Combien de fois vous est-il arrivé d’être plongé dans une activité, par exemple en regardant votre émission de télévision préférée ou en naviguant tranquillement sur Internet, et soudain, un message publicitaire fait irruption dans votre bulle, captant (ou essayant de capter) votre attention ?
Un petit merci à la rédaction actualite-magazine.fr pour nous avoir généreusement proposé cet article.
C’est ce qu’on appelle le marketing d’interruption
Mais allons plus loin. Le marketing d’interruption n’est pas seulement cette publicité agaçante qui vous distrait lorsque vous regardez une vidéo sur YouTube.
Il s’agit d’une stratégie marketing complexe qui, si elle est bien exécutée, peut être potentiellement efficace.
Par définition, le marketing d’interruption est exactement ce que son nom suggère : une forme de marketing qui interrompt l’activité de l’utilisateur pour lui présenter un message publicitaire.
Bien sûr, c’est à celui qui crée ce type d’interruption de décider s’il souhaite le faire de manière judicieuse, en en faisant un outil puissant pour capter l’attention dans un monde de plus en plus saturé de stimuli, ou s’il souhaite simplement envoyer du spam, ce que je déconseille fortement.

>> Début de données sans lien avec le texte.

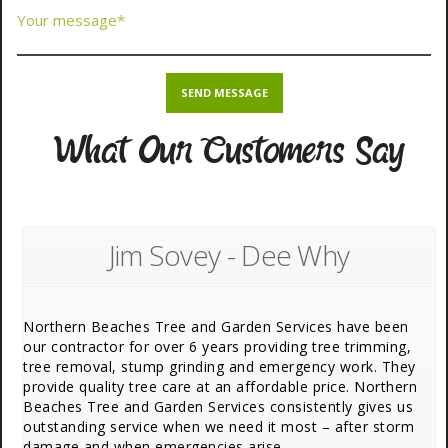
What Our Customers Say
Jim Sovey - Dee Why
Northern Beaches Tree and Garden Services have been
our contractor for over 6 years providing tree trimming,
tree removal, stump grinding and emergency work. They
provide quality tree care at an affordable price. Northern
Beaches Tree and Garden Services consistently gives us
outstanding service when we need it most – after storm
damage and when emergencies arise.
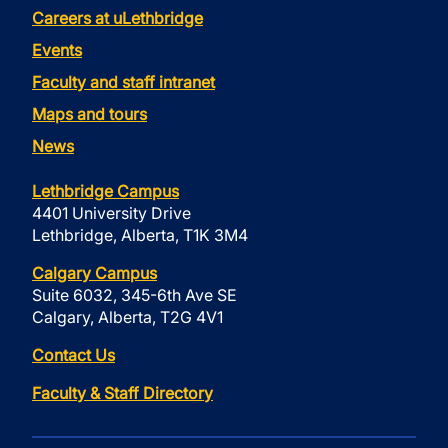
Careers at uLethbridge
Events
Faculty and staff intranet
Maps and tours
News
Lethbridge Campus
4401 University Drive
Lethbridge, Alberta, T1K 3M4
Calgary Campus
Suite 6032, 345-6th Ave SE
Calgary, Alberta, T2G 4V1
Contact Us
Faculty & Staff Directory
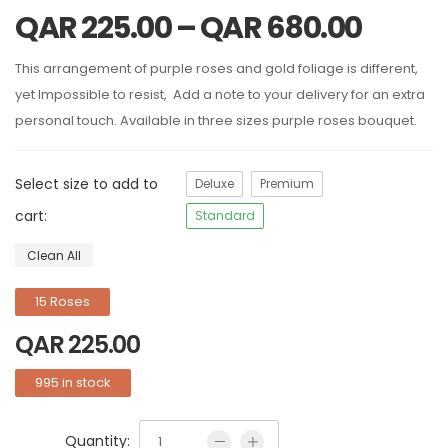
QAR
225.00
–
QAR
680.00
This arrangement of purple roses and gold foliage is different,
yet Impossible to resist, Add a note to your delivery for an extra
personal touch. Available in three sizes purple roses bouquet.
Select size to add to
Deluxe
Premium
cart:
Standard
Clean All
15 Roses
QAR
225.00
995 in stock
Quantity:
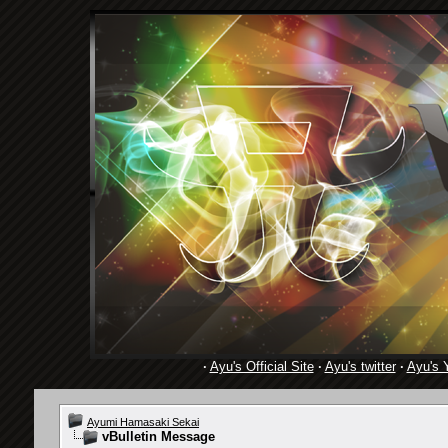
·
Ayu's Official Site
·
Ayu's twitter
·
Ayu's 
Ayumi Hamasaki Sekai
vBulletin Message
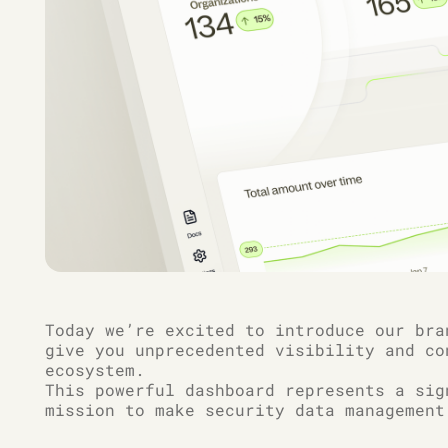
Today we’re excited to introduce our bra
give you unprecedented visibility and co
ecosystem.
This powerful dashboard represents a sig
mission to make security data management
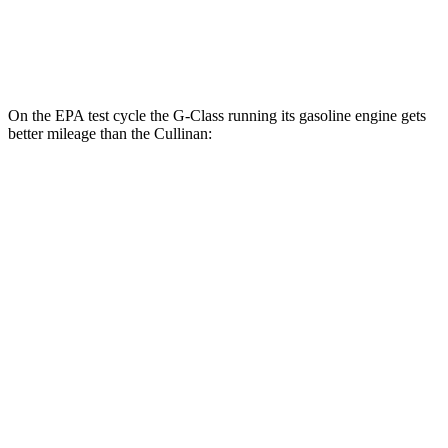
AWD
6.8 turbo V12
12 city/19 hwy
Black Badge 6.8 turbo V12
12 city/19 hwy
On the EPA test cycle the G-Class running its gasoline engine gets
better mileage than the Cullinan:
MPG
G-Class
AWD
550 4.0 turbo V8
17 city/19 hwy
Cullinan
AWD
6.8 turbo V12
12 city/19 hwy
Black Badge 6.8 turbo V12
12 city/19 hwy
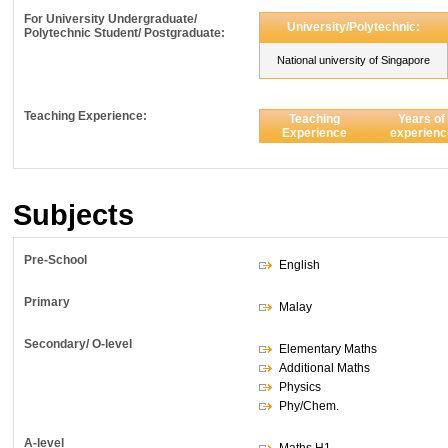
For University Undergraduate/
University/Polytechnic:
Polytechnic Student/ Postgraduate:
National university of Singapore
Teaching Experience:
Teaching
Years of
Experience
experienc
Subjects
Pre-School
English
Primary
Malay
Secondary/ O-level
Elementary Maths
Additional Maths
Physics
Phy/Chem.
A-level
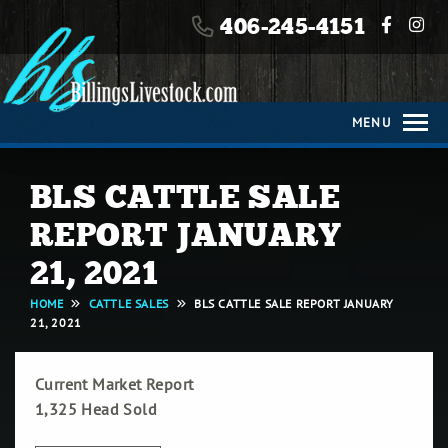
406-245-4151
406-245-4151
HOME
MENU
ABOUT
BLS CATTLE SALE
CATTLE
SALES
REPORT JANUARY
21, 2021
HORSE
HOME
CATTLE SALES
BLS CATTLE SALE REPORT JANUARY
SALES
21, 2021
TIMED
Current Market Report
ONLINE
1,325 Head Sold
ONLY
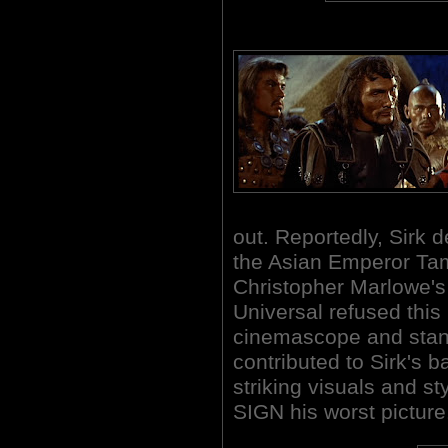
out. Reportedly, Sirk d
the Asian Emperor Tam
Christopher Marlowe's
Universal refused this
cinemascope and stan
contributed to Sirk's 
striking visuals and st
SIGN his worst picture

La clé est de comprendre que toutes les interruptions ne se valent pas
Certaines peuvent être irritantes et contre-productives, tandis que d’autres peuvent réellement ajouter de la valeur à l’expérience utilisateur.
Pensez à cette publicité pour un produit dont vous ne saviez pas que vous aviez besoin, mais qui résout parfaitement un problème que vous aviez. Voilà, c’est l’essence même d’un marketing d’interruption bien fait.
Marketing de permission vs marketing d’interruption : les deux faces d’une même médaille
Vous vous demandez peut-être : « Si le marketing d’interruption peut être si intrusif, n’existe-t-il pas une approche plus… douce ? »
C’est là qu’intervient le marketing de permission, son apparente antithèse.
Le marketing de permission, concept popularisé par Seth Godin dans son livre « Permission Marketing », repose sur l’idée d’obtenir l’autorisation explicite du consommateur avant de lui envoyer des messages marketing.
Cela semble être l’antithèse du marketing d’interruption, n’est-ce pas ? Mais la réalité est beaucoup plus nuancée.
Imaginez que le marketing d’interruption et le marketing de permission sont comme les deux faces d’une même médaille, et non deux choses complètement distinctes.
Le marketing d’interruption cherche à capter rapidement l’attention, souvent en ciblant un large public. Le marketing de permission, en revanche, vise à établir des relations à long terme avec un public plus ciblé et plus intéressé.
Mais voici l’astuce : une interruption bien faite peut mener à la permission
Pensez à une publicité particulièrement créative ou pertinente qui vous a incité à vous abonner à une newsletter ou à suivre une marque sur les réseaux sociaux.
Cette interruption initiale s’est transformée en une relation basée sur la permission.
La clé du marketing moderne réside dans le juste équilibre entre ces deux approches, sans jamais déranger l’utilisateur final.
La prochaine fois que vous serez confronté à une interruption publicitaire, essayez de la regarder avec un regard différent.
Demandez-vous : est-ce gênant ou cela apporte-t-il une valeur ajoutée ? S’agit-il d’une tentative maladroite d’attirer l’attention ou d’une occasion bien pensée de découvrir quelque chose de nouveau ?
Permission Marketing : exemples
Le permission marketing se présente sous différentes formes, chacune étant conçue pour impliquer les consommateurs de manière consensuelle et respectueuse.
Un exemple emblématique est le marketing par e-mail avec permission, qui vise à établir des relations durables avec les lecteurs. Au lieu d’interrompre brusquement, cette approche demande poliment la permission de communiquer, en respectant toujours les préférences de l’utilisateur.
Pensez au New York Times, par exemple. Le célèbre journal propose une variété de newsletters thématiques, permettant aux lecteurs de choisir exactement le contenu qu’ils souhaitent recevoir dans leur boîte mail.
Un autre exemple brillant nous vient de Starbucks. Le géant du café utilise son application pour proposer un programme de fidélité personnalisé. En demandant l’autorisation d’envoyer des notifications sur les offres et les promotions, Starbucks parvient à maintenir un dialogue constant avec ses clients sans être intrusif.
Amazon, quant à lui, a perfectionné les préférences de communication, permettant à ses clients de personnaliser en détail les types d’e-mails promotionnels qu’ils souhaitent recevoir.
Cette approche respectueuse réduit non seulement le risque d’ennui, mais augmente également l’efficacité des communications envoyées, garantissant ainsi un intérêt accru pour chaque e-mail envoyé.